**Ausgewählter Auszug**
────────
Leitsatz (amtlich)

1. Betrifft die Entscheidung des Landessozialgerichts verschiedene prozessual selbständige Ansprüche und wird die Revision nur hinsichtlich der Entscheidung über einen der Ansprüche in der Form des SGG § 164 Abs 2 S 2 begründet, so wird dadurch die Revision gegen die Entscheidung über die anderen Ansprüche nicht zulässig.

2. Eine Revisionsbegründung entspricht nicht dem Formerfordernis des SGG § 164 Abs 2 S 2, wenn der zugelassene Prozeßbevollmächtigte nur auf im Revisionsverfahren vorgelegte Schriftsätze eines beim Bundessozialgericht nicht zugelassenen Bevollmächtigten Bezug nimmt.

3. Auch die verfahrensrechtlichen Vorschriften des Berliner Gesetzes über die sind nicht revisibles Recht im Sinne des SGG § 162 Abs 2 (Fortführung BSG 1955-12-08 8 RV 73/54 = BSGE 2, 106). Wird zur  Ausfüllung einer Lücke dieses Gesetzes außerhalb des Gebietes des LSG Berlin geltendes Recht herangezogen und damit das nicht revisible Landesrecht ergänzt, so ist auch dieses Recht nicht revisibel.

 

Normenkette

SGG § 164 Abs. 2 S. 2 Fassung: 1953-09-03, § 162 Abs. 2 Fassung: 1953-09-03; KOVG BE

 

Tenor

Die Revision der Klägerin gegen das Urteil des Landessozialgerichts Berlin vom 14. Dezember 1954 wird insoweit als unzulässig verworfen, als das Landessozialgericht die Abweisung der Klage auf Feststellung der Nichtigkeit des Bescheids vom 18. April 1952 bestätigt hat. Im übrigen wird die Revision als unbegründet zurückgewiesen.

Die Beteiligten haben einander außergerichtliche Kosten nicht zu erstatten.

Von Rechts wegen.

 

Gründe

Der Ehemann der Klägerin bezog Rente nach dem Bundesversorgungsgesetz (BVG) wegen einer Minderung der Erwerbsfähigkeit (MdE.) um 50 v.H. für Folgen einer im ernten Weltkrieg erlittenen Verwundung des linken Beines.
────────
**Aufgeführte Einträge**
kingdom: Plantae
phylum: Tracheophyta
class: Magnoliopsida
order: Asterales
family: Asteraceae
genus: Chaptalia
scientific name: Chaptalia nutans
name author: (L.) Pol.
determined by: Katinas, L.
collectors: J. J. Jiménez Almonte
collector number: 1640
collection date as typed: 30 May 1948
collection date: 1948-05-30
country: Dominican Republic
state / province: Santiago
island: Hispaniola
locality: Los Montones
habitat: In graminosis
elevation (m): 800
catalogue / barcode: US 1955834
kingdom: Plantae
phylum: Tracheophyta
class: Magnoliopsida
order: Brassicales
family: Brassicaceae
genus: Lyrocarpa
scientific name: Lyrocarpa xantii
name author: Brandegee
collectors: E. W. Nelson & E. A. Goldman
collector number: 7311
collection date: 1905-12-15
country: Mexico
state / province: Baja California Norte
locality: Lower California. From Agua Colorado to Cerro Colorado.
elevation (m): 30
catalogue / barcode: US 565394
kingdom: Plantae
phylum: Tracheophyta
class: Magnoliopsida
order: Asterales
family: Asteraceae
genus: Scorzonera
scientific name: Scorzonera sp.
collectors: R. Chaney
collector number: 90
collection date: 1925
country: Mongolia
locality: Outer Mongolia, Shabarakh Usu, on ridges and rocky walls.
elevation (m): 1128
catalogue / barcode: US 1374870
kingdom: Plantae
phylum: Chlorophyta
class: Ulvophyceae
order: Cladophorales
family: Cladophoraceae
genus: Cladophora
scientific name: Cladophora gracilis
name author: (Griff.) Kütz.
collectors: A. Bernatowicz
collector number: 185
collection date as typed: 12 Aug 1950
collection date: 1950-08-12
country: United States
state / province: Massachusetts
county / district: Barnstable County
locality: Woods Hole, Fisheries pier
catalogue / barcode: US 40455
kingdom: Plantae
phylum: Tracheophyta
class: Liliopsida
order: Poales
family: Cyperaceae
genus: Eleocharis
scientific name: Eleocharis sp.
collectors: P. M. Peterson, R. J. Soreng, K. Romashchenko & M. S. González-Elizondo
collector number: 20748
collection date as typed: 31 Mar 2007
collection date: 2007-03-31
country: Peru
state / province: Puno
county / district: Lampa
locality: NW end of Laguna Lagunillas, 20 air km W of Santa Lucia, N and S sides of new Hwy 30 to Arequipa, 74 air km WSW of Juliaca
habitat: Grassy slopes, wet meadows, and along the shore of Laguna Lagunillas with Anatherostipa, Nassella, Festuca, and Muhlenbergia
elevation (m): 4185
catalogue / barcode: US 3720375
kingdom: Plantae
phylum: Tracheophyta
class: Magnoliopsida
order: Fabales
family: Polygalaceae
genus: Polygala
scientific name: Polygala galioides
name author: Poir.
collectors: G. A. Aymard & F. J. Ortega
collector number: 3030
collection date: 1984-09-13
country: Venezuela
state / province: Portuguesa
────────
**Was zu tun ist**
Greifen Sie den Auszug aus dem Urteil zur Zulässigkeit der Revision nach seinem letzten Satz auf und setzen Sie ihn fort. Die Einträge sind hierfür ohne Bedeutung.

**Schriftliche Antwort**
Aus Anlass seines Todes am 21. Februar 1951 erhielt die Klägerin mit Bescheid vom 12. März 1951 ein Sterbegeld, das nach § 18 des Berliner Gesetzes über die Versorgung von Kriegs- und Militärdienstbeschädigten sowie ihren Hinterbliebenen (KVG) vom 24. Juli 1950 (VOBl. für Gross-Berlin S. 318) gewährt wurde. Für die Bewilligung des Sterbegeldes wurde ein Vordruck verwendet, der folgenden Satz enthielt:

"Die Voraussetzungen für die Bewilligung des Sterbegeldes sind im vorliegenden Fall gegeben, da

die Minderung der Erwerbsfähigkeit 50 v.H. betrug, der Tod als Folge der Beschädigung anerkannt worden ist."

Der zweite Halbsatz "der Tod als Folge der Beschädigung anerkannt worden ist" war in dem Bescheid nicht gestrichen. Er wurde erst auf Grund einer Berichtigungsverfügung des Versorgungsamts (VersorgA.) Berlin vom 17. März 1955 gestrichen.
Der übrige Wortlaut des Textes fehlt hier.